As Depression deepened in the 1930s and Nazi power across the Rhine became more menacing, politicized thuggery grew rife in Paris, culminating in a pitched battle outside the Chamber of Deputies in February 1934. (Socialist leader Léon Blum was only saved from being lynched by a funeral cortege through the intervention of some building workers who happened to notice what was going on in the street below.) The effect of this fascist activism was to unite the Left, including the Communists, led by the Stalinist Maurice Thorez, in the Popular Front. When they won the 1936 elections with a handsome majority in the Chamber, there followed a wave of strikes and factory sit-ins.
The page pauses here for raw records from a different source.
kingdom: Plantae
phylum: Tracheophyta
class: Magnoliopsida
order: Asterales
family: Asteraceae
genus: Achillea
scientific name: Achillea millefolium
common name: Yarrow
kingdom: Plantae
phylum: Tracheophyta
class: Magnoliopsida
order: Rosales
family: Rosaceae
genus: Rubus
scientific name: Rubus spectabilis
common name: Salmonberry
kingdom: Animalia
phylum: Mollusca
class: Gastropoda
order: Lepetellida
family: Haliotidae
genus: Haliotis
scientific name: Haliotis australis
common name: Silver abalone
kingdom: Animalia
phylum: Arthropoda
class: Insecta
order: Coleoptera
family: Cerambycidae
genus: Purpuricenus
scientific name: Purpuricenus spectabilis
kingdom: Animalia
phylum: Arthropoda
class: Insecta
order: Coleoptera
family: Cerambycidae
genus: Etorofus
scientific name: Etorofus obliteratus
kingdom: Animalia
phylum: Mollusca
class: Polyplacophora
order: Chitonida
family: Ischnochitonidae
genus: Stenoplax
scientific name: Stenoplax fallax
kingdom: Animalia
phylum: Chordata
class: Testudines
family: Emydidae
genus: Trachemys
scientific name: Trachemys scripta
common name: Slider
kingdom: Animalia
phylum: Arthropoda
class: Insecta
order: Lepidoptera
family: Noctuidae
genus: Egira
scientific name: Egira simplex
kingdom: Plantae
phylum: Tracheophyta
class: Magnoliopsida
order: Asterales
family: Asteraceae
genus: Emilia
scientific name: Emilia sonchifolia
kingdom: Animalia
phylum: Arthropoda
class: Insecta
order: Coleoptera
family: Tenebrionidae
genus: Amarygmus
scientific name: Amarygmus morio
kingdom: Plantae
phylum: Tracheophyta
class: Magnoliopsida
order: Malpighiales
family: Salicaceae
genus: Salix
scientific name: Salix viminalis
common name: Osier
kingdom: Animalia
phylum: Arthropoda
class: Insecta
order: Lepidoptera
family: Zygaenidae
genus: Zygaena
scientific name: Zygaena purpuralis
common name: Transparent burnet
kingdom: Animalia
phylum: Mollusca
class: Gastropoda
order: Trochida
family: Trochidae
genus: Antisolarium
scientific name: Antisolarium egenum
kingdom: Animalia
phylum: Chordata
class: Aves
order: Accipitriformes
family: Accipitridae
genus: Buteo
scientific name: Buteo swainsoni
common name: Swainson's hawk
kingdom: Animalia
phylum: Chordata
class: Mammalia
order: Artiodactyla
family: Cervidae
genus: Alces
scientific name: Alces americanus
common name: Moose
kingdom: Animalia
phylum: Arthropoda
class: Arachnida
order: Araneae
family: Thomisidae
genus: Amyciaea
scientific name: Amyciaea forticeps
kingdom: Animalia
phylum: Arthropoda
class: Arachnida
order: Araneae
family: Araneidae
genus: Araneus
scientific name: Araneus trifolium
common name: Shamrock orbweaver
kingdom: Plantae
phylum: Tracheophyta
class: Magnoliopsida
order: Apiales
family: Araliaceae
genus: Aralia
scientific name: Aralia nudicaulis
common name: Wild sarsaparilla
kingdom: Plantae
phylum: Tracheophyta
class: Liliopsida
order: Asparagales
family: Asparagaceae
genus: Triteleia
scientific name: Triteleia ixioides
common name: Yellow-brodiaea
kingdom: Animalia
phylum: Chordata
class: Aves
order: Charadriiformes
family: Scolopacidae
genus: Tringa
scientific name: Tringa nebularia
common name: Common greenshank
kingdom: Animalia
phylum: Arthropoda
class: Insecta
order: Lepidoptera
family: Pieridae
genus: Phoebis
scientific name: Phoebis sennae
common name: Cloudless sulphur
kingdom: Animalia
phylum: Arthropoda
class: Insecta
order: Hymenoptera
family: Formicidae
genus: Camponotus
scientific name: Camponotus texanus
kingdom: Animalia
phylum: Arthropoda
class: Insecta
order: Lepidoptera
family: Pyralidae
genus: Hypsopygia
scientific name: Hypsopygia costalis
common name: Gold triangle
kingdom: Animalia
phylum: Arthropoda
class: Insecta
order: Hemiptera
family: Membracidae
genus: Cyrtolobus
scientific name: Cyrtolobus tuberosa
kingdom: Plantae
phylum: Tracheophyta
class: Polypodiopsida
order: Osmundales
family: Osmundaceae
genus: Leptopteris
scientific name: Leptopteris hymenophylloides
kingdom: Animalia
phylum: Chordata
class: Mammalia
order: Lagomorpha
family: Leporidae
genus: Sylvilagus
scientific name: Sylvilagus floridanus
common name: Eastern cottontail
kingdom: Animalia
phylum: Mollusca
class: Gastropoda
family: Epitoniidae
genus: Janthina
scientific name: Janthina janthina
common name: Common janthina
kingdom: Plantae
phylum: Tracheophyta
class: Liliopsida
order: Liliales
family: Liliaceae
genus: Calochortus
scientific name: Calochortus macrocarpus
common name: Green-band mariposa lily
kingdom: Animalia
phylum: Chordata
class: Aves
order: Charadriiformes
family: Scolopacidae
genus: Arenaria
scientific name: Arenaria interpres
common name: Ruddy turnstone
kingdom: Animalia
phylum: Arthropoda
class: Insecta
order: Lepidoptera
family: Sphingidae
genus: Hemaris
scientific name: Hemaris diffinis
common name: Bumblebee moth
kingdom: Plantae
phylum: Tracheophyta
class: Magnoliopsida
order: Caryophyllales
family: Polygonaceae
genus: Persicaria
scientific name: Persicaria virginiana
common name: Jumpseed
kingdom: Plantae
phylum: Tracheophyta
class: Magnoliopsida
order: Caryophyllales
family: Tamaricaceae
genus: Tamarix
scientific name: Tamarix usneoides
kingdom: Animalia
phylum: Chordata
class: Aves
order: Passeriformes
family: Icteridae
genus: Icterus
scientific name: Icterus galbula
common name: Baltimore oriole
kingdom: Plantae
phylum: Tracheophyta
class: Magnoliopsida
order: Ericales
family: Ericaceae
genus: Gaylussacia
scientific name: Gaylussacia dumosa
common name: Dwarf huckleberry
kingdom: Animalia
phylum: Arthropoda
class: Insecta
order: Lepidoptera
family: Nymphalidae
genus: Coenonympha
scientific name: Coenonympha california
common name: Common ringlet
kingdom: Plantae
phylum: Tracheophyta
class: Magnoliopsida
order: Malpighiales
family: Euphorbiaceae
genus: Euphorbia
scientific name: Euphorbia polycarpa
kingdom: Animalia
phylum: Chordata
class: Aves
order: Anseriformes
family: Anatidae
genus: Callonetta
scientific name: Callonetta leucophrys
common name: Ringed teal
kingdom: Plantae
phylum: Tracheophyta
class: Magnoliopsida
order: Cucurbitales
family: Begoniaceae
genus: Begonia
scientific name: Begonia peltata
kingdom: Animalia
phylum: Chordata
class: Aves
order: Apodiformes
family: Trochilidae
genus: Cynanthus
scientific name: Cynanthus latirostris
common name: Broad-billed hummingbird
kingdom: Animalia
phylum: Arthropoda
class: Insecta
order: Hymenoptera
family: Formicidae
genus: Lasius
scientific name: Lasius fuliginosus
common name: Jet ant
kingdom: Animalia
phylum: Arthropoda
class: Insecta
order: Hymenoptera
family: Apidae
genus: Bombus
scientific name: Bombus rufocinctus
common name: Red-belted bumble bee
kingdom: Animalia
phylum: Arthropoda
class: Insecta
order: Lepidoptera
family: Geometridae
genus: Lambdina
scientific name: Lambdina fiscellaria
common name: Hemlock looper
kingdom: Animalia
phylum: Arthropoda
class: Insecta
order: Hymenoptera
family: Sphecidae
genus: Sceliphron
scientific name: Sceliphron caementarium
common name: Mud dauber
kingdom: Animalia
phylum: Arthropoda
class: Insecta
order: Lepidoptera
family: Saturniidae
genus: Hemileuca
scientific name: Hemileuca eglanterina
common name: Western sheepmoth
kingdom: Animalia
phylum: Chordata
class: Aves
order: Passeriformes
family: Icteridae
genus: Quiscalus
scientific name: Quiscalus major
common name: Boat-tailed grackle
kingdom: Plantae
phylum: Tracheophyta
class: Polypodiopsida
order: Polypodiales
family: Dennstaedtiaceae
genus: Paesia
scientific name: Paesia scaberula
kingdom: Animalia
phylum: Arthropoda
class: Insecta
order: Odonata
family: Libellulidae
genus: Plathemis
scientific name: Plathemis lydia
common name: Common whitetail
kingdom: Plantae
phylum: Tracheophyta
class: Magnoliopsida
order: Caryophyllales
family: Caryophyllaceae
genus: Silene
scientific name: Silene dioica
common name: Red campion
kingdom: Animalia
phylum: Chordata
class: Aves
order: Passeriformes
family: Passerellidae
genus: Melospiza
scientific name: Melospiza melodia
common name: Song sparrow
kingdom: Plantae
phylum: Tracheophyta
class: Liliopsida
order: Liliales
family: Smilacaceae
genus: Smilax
Frightened by the apparently revolutionary situation, the major employers signed the Matignon Agreement with Blum – now Prime Minister – which provided for wage increases, nationalization of the armaments industry and partial nationalization of the Bank of France, a forty-hour week, paid annual leave and collective bargaining on wages. These reforms were pushed through parliament, but when Blum tried to introduce exchange controls to check the flight of capital the Senate threw the proposal out and he resigned. The Left returned to opposition, where it remained, with the exception of coalition governments, until 1981. Most of the Popular Front's reforms were promptly undone.